What a professional rescue actually does
A genuine rescue is not "find the bug and close the ticket." It runs in a specific order, because building features on top of a broken foundation just breaks the features:
- Security audit first. Read the full codebase, map every exposed key, open endpoint, and unprotected table before touching anything. The findings go into a fixed-scope report so you know exactly what is broken before you commit to the work.
- Secrets rotated and moved server-side. Every leaked or suspect key replaced and moved out of the frontend where it belongs.
- RLS and proper server-side auth. Row Level Security policies written for your actual data model, and authentication enforced at the server layer, not the UI layer.
- Version control and CI. Git history established so no future change can silently break something without a record. Automated tests so "it works in preview" starts meaning something.
- Proper deployment pipeline. A staging environment that mirrors production so you catch issues before real users do.
- Then your feature list. Deliberately last. On ground that can actually hold it.
This is also the approach we take on our vibe code rescue service, which covers apps built with Bolt, Lovable, Cursor and v0. If you built with a different tool, read the Lovable rescue guide for the same structure applied to that stack.
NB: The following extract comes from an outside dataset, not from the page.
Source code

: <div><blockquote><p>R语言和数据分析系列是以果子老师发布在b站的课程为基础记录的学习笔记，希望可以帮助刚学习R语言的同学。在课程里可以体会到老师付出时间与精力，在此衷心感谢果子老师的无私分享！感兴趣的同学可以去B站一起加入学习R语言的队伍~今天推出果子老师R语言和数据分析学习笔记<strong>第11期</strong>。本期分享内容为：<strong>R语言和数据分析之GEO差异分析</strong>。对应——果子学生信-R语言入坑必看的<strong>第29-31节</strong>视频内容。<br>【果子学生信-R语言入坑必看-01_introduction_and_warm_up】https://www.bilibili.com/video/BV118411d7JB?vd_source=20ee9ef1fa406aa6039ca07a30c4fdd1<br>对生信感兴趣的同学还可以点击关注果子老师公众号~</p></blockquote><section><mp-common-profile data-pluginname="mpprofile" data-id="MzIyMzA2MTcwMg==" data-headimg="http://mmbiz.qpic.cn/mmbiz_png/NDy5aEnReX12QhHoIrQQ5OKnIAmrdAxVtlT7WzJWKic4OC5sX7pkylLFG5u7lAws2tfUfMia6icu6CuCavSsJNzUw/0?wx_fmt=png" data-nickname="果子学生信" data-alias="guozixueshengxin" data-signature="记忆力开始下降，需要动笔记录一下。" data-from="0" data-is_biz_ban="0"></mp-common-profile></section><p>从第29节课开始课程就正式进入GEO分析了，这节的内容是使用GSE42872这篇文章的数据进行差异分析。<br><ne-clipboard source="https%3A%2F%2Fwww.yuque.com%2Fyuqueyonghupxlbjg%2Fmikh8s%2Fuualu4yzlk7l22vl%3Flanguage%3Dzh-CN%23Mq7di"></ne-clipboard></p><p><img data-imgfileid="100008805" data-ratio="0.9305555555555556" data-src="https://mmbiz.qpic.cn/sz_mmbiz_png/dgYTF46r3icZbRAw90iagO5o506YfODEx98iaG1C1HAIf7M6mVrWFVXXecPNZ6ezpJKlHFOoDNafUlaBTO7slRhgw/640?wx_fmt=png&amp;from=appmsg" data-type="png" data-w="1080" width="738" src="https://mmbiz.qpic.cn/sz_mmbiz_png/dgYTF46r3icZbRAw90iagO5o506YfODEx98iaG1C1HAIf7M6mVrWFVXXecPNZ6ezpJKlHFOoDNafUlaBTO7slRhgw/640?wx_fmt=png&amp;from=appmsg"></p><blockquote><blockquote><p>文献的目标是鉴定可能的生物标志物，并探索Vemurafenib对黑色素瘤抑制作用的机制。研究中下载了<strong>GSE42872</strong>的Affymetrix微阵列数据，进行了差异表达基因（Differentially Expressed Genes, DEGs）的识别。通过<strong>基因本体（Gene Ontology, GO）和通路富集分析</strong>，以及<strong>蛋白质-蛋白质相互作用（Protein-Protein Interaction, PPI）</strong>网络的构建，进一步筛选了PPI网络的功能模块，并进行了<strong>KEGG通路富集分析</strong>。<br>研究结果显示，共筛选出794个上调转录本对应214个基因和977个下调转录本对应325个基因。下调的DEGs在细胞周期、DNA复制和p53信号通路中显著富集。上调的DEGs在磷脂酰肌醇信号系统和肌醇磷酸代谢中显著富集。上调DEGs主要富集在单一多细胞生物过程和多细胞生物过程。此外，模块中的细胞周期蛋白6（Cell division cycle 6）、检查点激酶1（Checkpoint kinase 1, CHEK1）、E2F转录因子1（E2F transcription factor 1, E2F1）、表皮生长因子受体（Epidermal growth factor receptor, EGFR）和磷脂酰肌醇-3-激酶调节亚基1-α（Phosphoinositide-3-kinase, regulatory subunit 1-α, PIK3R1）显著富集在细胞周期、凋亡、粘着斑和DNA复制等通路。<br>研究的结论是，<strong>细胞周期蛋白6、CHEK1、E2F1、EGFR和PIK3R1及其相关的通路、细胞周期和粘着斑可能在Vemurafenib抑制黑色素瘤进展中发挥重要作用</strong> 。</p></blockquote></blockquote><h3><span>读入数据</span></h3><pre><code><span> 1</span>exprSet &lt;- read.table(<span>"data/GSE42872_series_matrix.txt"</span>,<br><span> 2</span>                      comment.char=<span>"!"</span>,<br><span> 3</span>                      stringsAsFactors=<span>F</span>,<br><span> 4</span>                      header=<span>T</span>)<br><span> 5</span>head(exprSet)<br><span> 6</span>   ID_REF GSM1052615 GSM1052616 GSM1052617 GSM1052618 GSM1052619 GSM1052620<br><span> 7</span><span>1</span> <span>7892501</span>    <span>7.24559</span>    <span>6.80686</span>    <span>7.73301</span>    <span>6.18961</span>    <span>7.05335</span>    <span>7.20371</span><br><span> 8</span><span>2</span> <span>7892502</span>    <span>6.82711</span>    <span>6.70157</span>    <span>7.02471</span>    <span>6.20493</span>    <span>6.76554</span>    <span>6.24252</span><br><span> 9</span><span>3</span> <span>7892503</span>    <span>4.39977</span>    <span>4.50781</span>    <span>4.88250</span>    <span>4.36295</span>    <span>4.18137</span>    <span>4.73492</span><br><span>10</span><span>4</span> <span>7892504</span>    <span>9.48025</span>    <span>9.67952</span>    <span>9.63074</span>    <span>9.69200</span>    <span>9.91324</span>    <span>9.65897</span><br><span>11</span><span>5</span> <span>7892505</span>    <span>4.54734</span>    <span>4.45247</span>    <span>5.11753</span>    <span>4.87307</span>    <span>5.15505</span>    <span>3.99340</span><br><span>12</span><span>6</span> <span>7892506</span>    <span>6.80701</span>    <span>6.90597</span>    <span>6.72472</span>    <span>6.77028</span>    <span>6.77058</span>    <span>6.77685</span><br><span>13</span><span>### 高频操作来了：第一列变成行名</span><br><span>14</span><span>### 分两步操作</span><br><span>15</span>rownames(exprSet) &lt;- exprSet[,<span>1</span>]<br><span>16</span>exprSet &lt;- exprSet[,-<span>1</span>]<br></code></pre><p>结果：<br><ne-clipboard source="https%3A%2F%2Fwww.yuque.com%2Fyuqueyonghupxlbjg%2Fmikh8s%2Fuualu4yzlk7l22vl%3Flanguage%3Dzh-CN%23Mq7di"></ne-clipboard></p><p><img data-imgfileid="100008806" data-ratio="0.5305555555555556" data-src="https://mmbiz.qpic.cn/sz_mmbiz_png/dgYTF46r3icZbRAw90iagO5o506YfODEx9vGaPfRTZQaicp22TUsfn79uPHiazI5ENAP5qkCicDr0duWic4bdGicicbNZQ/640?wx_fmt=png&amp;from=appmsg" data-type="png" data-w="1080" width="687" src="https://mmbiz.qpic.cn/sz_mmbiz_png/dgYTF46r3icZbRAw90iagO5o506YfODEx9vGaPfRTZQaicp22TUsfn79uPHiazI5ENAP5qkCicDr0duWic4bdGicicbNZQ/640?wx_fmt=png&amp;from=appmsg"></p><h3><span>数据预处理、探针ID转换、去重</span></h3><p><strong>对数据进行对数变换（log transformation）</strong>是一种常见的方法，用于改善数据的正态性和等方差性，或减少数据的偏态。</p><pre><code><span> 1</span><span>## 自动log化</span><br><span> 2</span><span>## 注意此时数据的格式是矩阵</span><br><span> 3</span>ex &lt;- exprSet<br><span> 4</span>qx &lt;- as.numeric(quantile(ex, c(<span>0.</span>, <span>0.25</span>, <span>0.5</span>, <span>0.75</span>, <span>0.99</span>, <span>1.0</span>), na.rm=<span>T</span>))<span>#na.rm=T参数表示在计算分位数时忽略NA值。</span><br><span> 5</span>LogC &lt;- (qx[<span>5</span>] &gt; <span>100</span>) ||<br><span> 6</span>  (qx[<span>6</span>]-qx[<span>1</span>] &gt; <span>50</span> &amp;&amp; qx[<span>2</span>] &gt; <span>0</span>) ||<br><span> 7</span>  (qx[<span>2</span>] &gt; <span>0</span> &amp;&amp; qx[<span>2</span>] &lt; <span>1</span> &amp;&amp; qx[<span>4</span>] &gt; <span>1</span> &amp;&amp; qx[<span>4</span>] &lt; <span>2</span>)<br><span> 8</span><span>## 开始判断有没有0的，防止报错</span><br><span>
Frequently asked questions
Can Bolt fix its own broken app?
Sometimes, for small isolated problems. But if you have been prompting for more than two hours on the same break, the honest answer is no. Bolt generates code from a limited context window and cannot hold a large project in view all at once. Each patch is made partially blind, which is exactly how one prompt repairs login and breaks checkout. Architectural problems need a human who can read and reason about the whole codebase.
Should I start over or fix what I have?
Fix what you have, in most cases. Your app encodes product decisions and validated ideas that took real time to develop, and a rebuild discards all of that along with your momentum. Starting over only makes sense when there is no recoverable code, the database schema is unsalvageable, or the app is small enough to rebuild in a day or two. A good rescue preserves the product you built and replaces what is broken underneath it.
How long does a Bolt app rescue take?
For a typical Bolt app with a Supabase backend, one to three weeks. The first priority is the security audit and secret rotation, because exposed keys cannot wait. Auth and Row Level Security are usually stable within the first week. Tests, CI, and proper deployment follow, and then feature work restarts on solid ground. Schema issues and compliance requirements extend the timeline.
Do I need to stop using Bolt?
No. Bolt is a genuinely fast tool for getting ideas in front of users. The problem is running real customers and their data on prototype infrastructure that was never designed to hold it. After a rescue, many founders keep using Bolt for prototypes and landing pages while the production app lives in a proper repository with version control, tests, and staged deploys. Right tool, right stage.